Geotab, a global leader in connected vehicle and asset management solutions, today spotlighted the European trends within its 2026 State of Commercial Transportation report, titled “Navigating the crossroads of resilience and reinvention.” Drawing from a massive anonymised dataset of nearly 6 million connected vehicle subscriptions and 100 billion daily data points, the report identifies an inflection point for the global fleet industry.
As fleets worldwide face a perfect storm of inflation, high interest rates, and aging vehicle lifecycles, the ability to absorb market shocks without losing momentum has emerged as the primary survival strategy. In Europe, that resilience is being built on a foundation of electrification confidence, improving safety outcomes, and a shift toward predictive intelligence.
United Kingdom: leading Europe in safety and electrification
The UK delivered standout performance across the report’s key indicators. UK collision rates fell by 21.6% year-over-year — the largest safety improvement in Europe. EV penetration reached 10.8% of all Geotab-connected vehicles, the highest of any country globally on the platform, with a 76.5% year-over-year growth in new EV activations. Together, these figures position the UK as a mature market that has successfully moved beyond early adoption into mass-market electrification, while simultaneously achieving the continent’s strongest safety gains.
Europe: the EV “double-powerhouse”
The transition to electric vehicles has diverged into distinct regional speeds of adoption, and Europe leads on both fronts. Electric vehicles make up 8.0% of all Geotab-connected vehicles in the EU, compared to just 1.6% in the United States. More significantly, the EU recorded a 146.2% increase in the number of new EV activations — the highest of any region globally. Europe is not only adding more electric vehicles; it is accelerating the speed at which it adds them. Roughly one in every five new vehicles joining the Geotab platform in Europe is now electric.
“European fleets are proving that resilience is more than simply weathering the storm — it’s about operating with greater confidence than any other region in the world,” said Edward Kulperger, Senior Vice President, EMEA at Geotab. “Our data shows that European operators trust electric vehicles, use more of the battery, charge smarter, and achieve a faster return on investment. That operational maturity, combined with significant safety gains, is what positions Europe as the global benchmark.”
Operational maturity: trusting the battery
Beyond acquisition, European fleets are demonstrating significantly greater confidence in daily EV operations. Analysis of the depth of discharge — the amount of battery capacity consumed in a day — reveals a clear confidence gap:
● European fleets utilise an average of 48% of their battery capacity daily, compared to just 36% in the U.S.
● European operators frequently use mid-shift charging to push beyond 100% of daily range capacity.
● 55% of European EVs charge only after the battery drops below 50%, compared to just 35% in North America — indicating far less “panic-charging” behaviour.
Geotab research also confirms that average battery degradation is only 2.3% per year, countering persistent concerns about battery longevity. By leveraging data insights to verify battery health, fleet managers can transition from fixed replacement schedules to condition-based retention, lowering the lifetime cost per mile.

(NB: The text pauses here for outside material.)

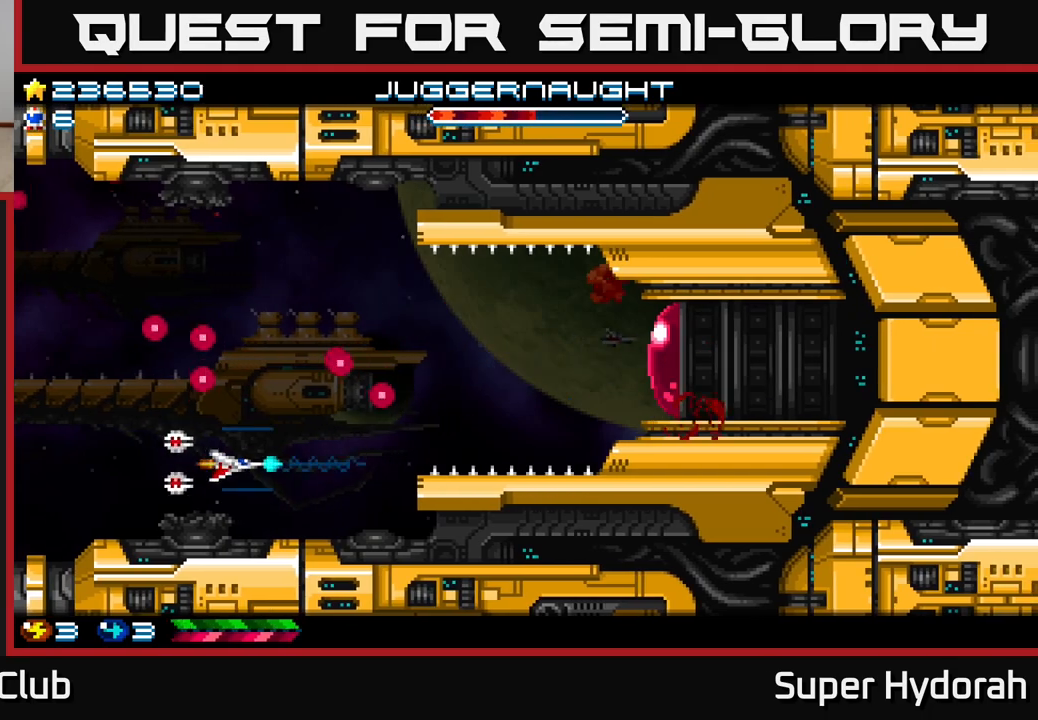
{"buttons": ["A", "DPAD_UP", "DPAD_LEFT"], "left_stick": "center", "events": [[67, "DPAD_UP", "up"], [100, "DPAD_LEFT", "up"], [283, "DPAD_LEFT", "down"], [300, "DPAD_UP", "down"]]}
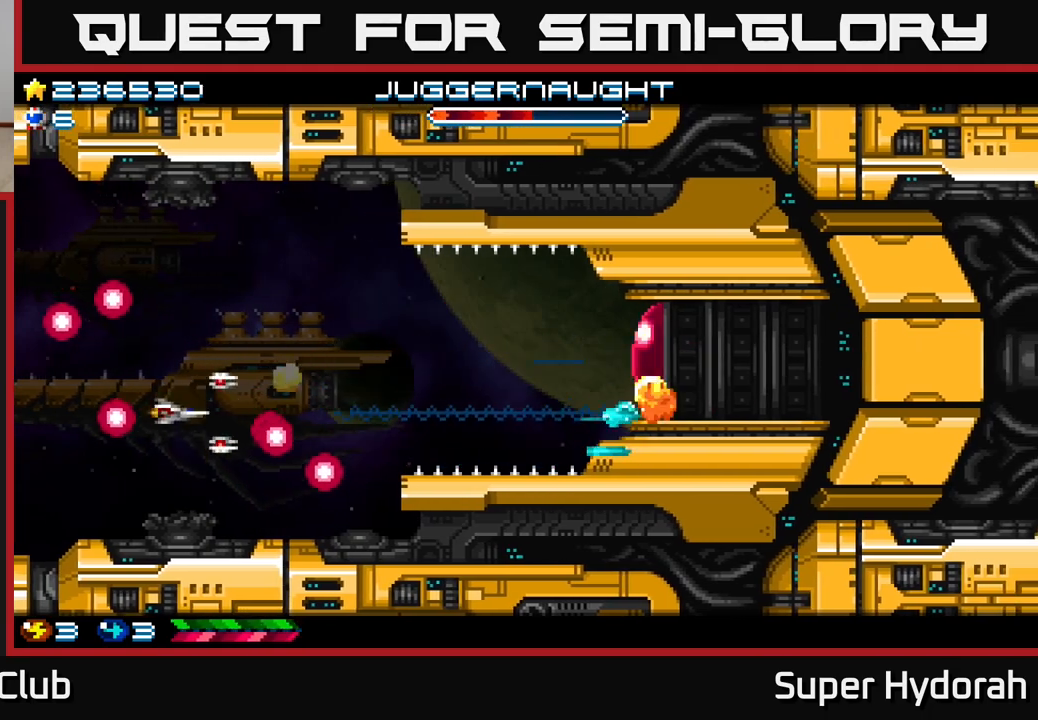
{"buttons": ["A", "DPAD_DOWN", "DPAD_RIGHT"], "left_stick": "center", "events": [[17, "DPAD_LEFT", "up"], [100, "DPAD_RIGHT", "down"], [100, "DPAD_UP", "up"], [500, "DPAD_DOWN", "down"]]}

Safety: measurable progress across the continent
The report confirms significant progress in road safety across Europe. Between 2024 and 2025, European collision rates fell by 12.7%, anchored by the UK’s standout 21.6% reduction — the largest in Europe — and a 9.1% improvement in Spain. Globally, active users of Geotab’s safety solutions achieve 28.7% fewer collisions than non-users.
However, risk remains highly concentrated. The riskiest 10% of drivers account for 1 in 5 collisions and are 7.4 times more likely to crash than the safest drivers. Severe speeding — exceeding the limit by more than 20% — triggers a 7-fold surge in collision probability within just five seconds, underscoring the case for real-time in-cab coaching over retrospective reporting.
These findings echo Geotab’s pan-European driver survey, in which 95% of commercial drivers said accident risk has increased over the past five years — yet 69% expressed support for adopting new in-cab technology to improve performance.
“The industry is navigating a perfect storm of economic pressure, but the data shows that fleets are responding with incredible adaptability,” said Mike Branch, Vice President of Data and Analytics at Geotab. “Whether it is using predictive AI to identify maintenance failures before they happen, or building the confidence to fully utilise electric assets, the most resilient fleets are the ones treating data as their primary defensive layer against volatility.”
AI shifts from reporting to strategy
Generative AI is reshaping fleet management across the continent, moving users from simple administrative reporting to strategic decision-making. Data from Geotab Ace, the company’s generative AI assistant, shows that 65% of AI queries now focus on vehicle performance and fuel efficiency. More significantly, users are evolving from basic discovery (“What can you do?”) to conversational partnerships — asking complex, multi-step follow-up questions to solve unique operational problems in real time.